Find the point on the curve y = sqrt(x) that is closest to the point (3, 0)

Solution:

Given, the curve is y = √x --- (1)

If D is the distance from (x, y) to the point (3, 0), by Pythagorean distance formula

D² = (x - 3)² + y²

= (x - 3)² + (√x)²

= x² - 6x + 9 + x

D² = x² - 5x + 9

On differentiating,

2D.D’ = 2x - 5

D’ = \(\frac{2x-5}{2D}\)

\(D'=\frac{2x-5}{2\sqrt{x^{2}-5x+9}}\)

\(D'=(2x-5).\frac{1}{2(x^{2}-5x+9)^{\frac{1}{2}}}\)

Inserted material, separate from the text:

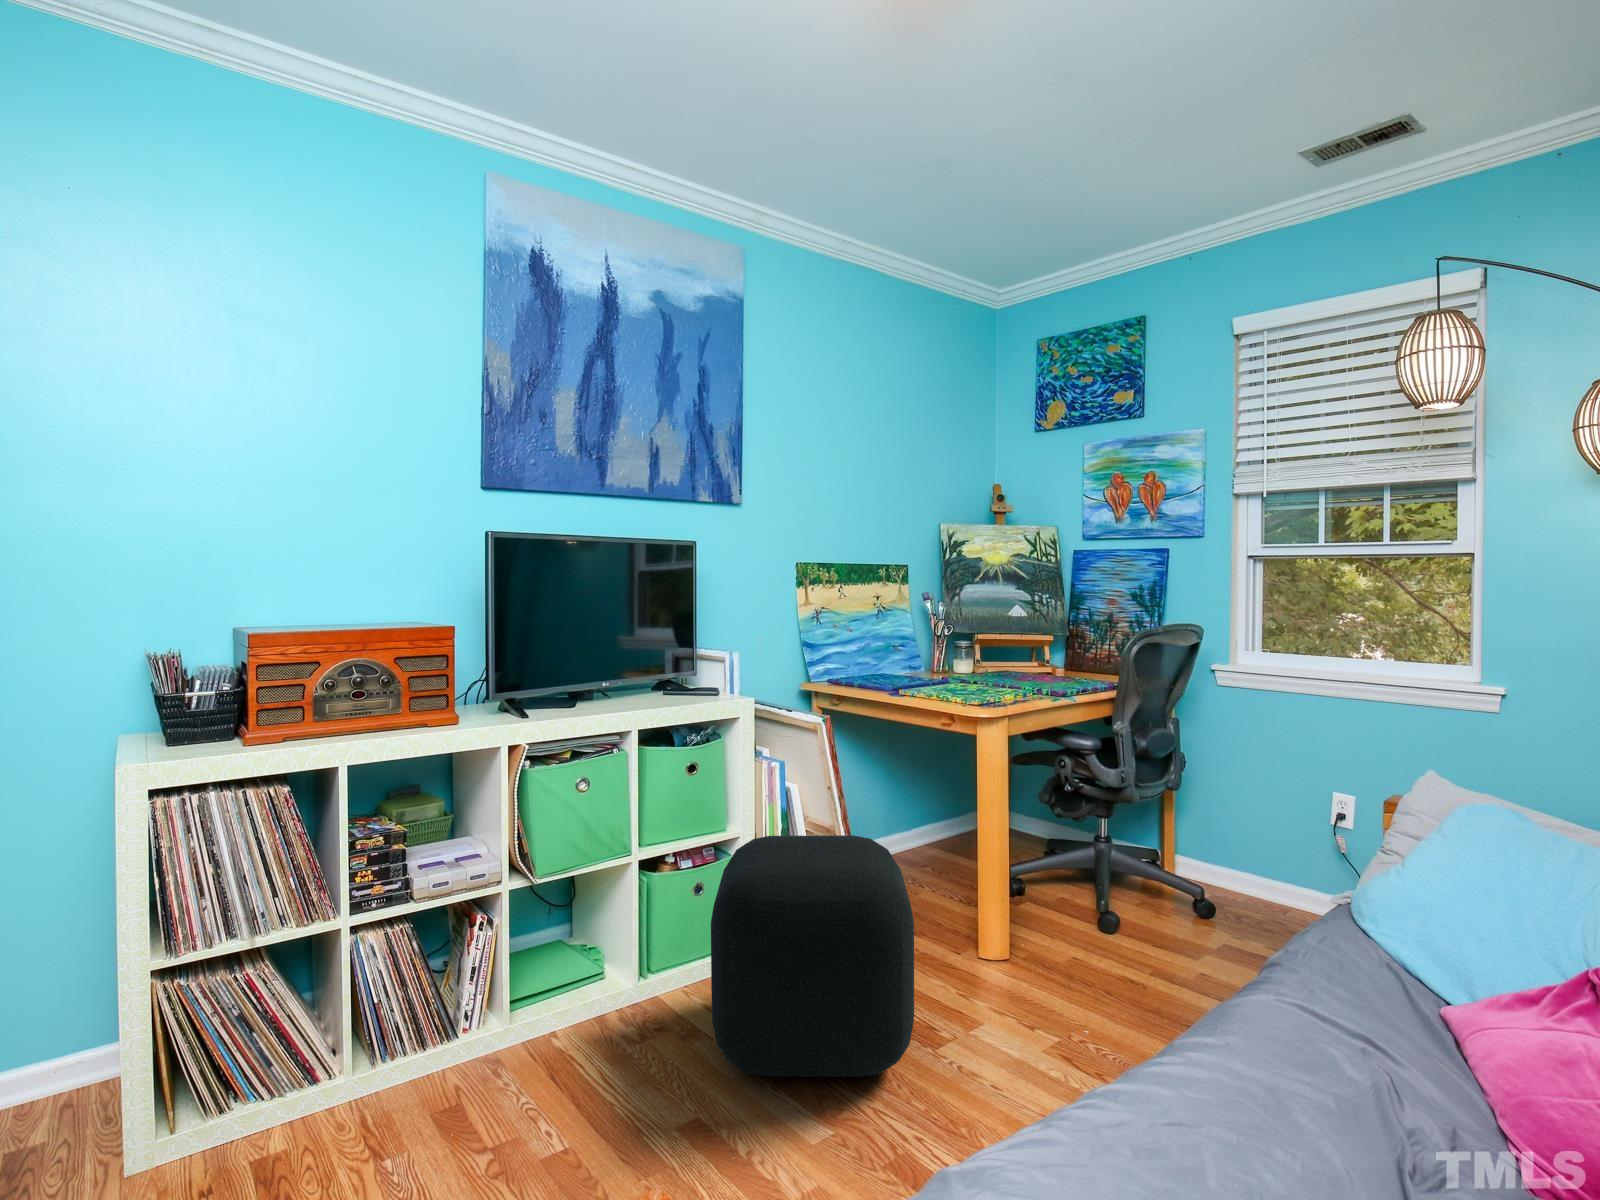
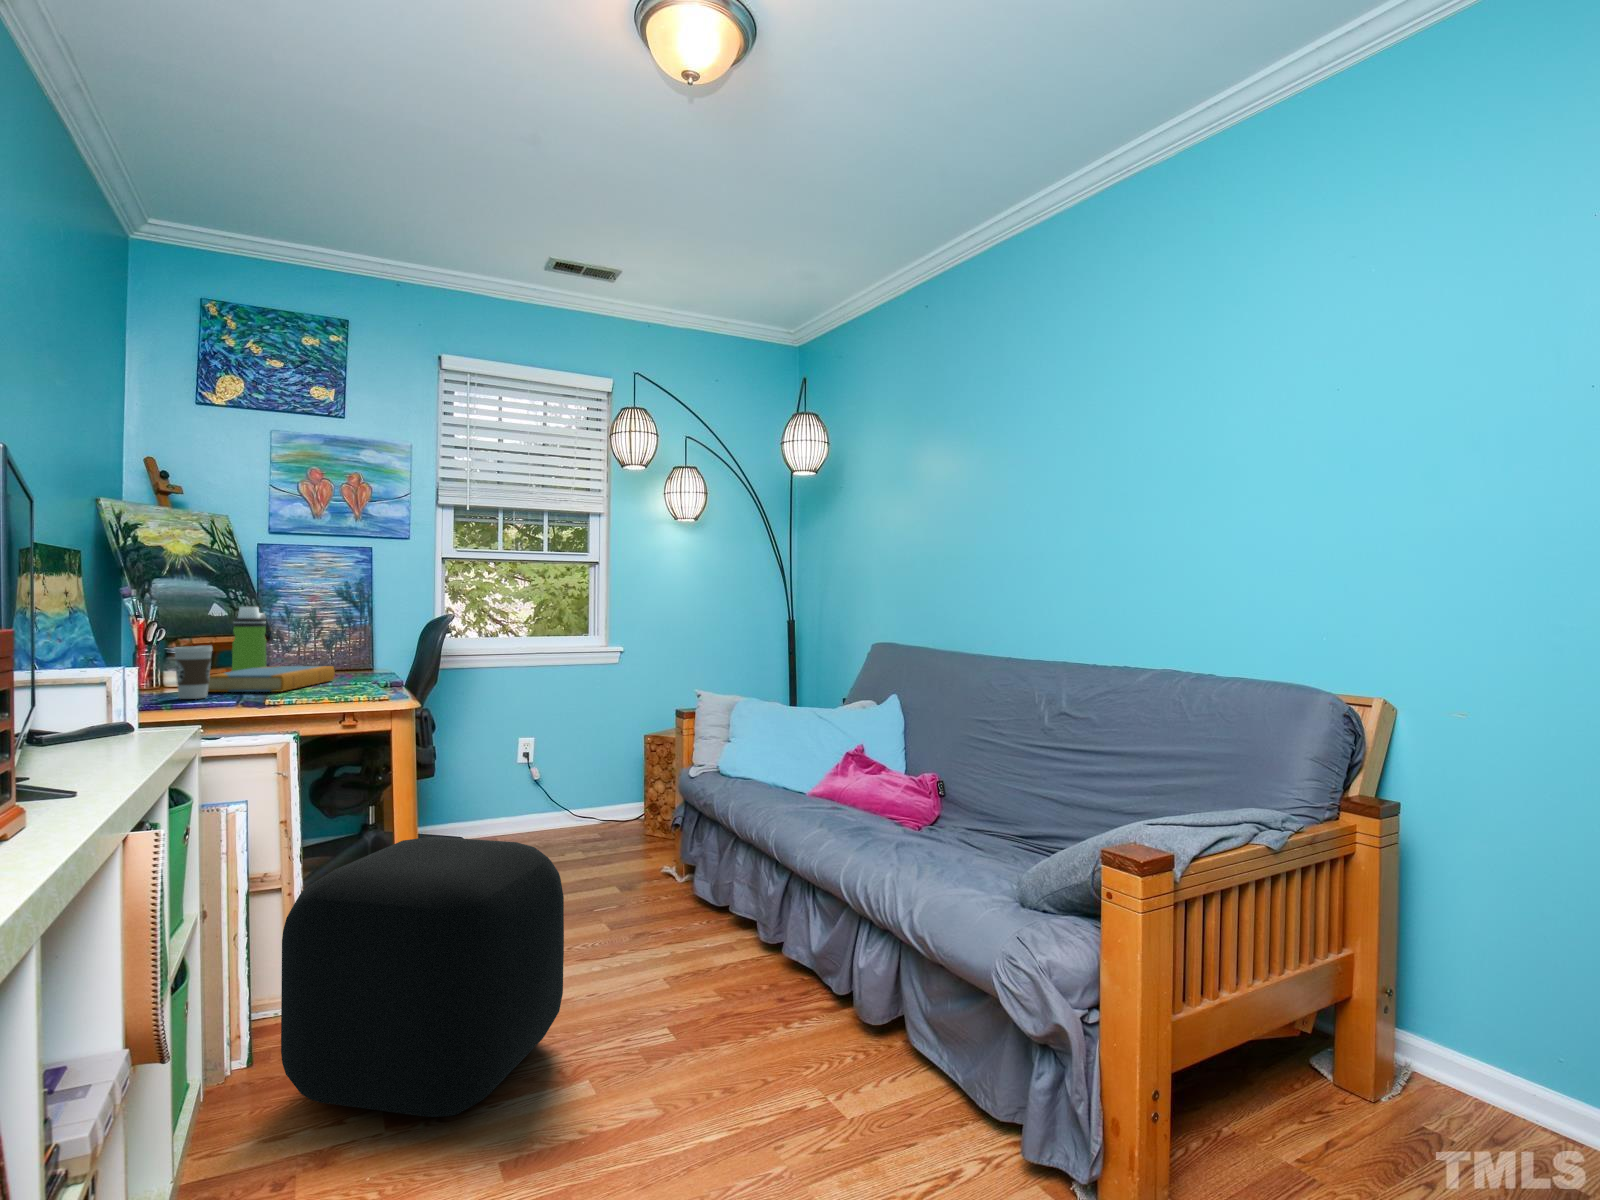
water bottle: none [1010,608,1042,671] -> present [232,607,267,671]
coffee cup: none [886,643,911,684] -> present [174,646,212,699]
book: none [930,663,1047,687] -> present [208,666,335,692]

Now, \((2x-5).\frac{1}{2(x^{2}-5x+9)^{\frac{1}{2}}}=0\)

⇒ 2x - 5 = 0

⇒ 2x = 5

⇒ x = 5/2

This is known as the critical value and it represents the x-value for which the function is minimised.

Put x = 5/2 in (1)

y = √5/2

y = 1.58

Therefore, the point on the curve y = √x closest to the point (3, 0) is (5/2, 1.58).

Find the point on the curve y = sqrt(x) that is closest to the point (3, 0)

Summary:

The point on the curve y = √x that is closest to the point (3, 0) is (5/2, 1.58).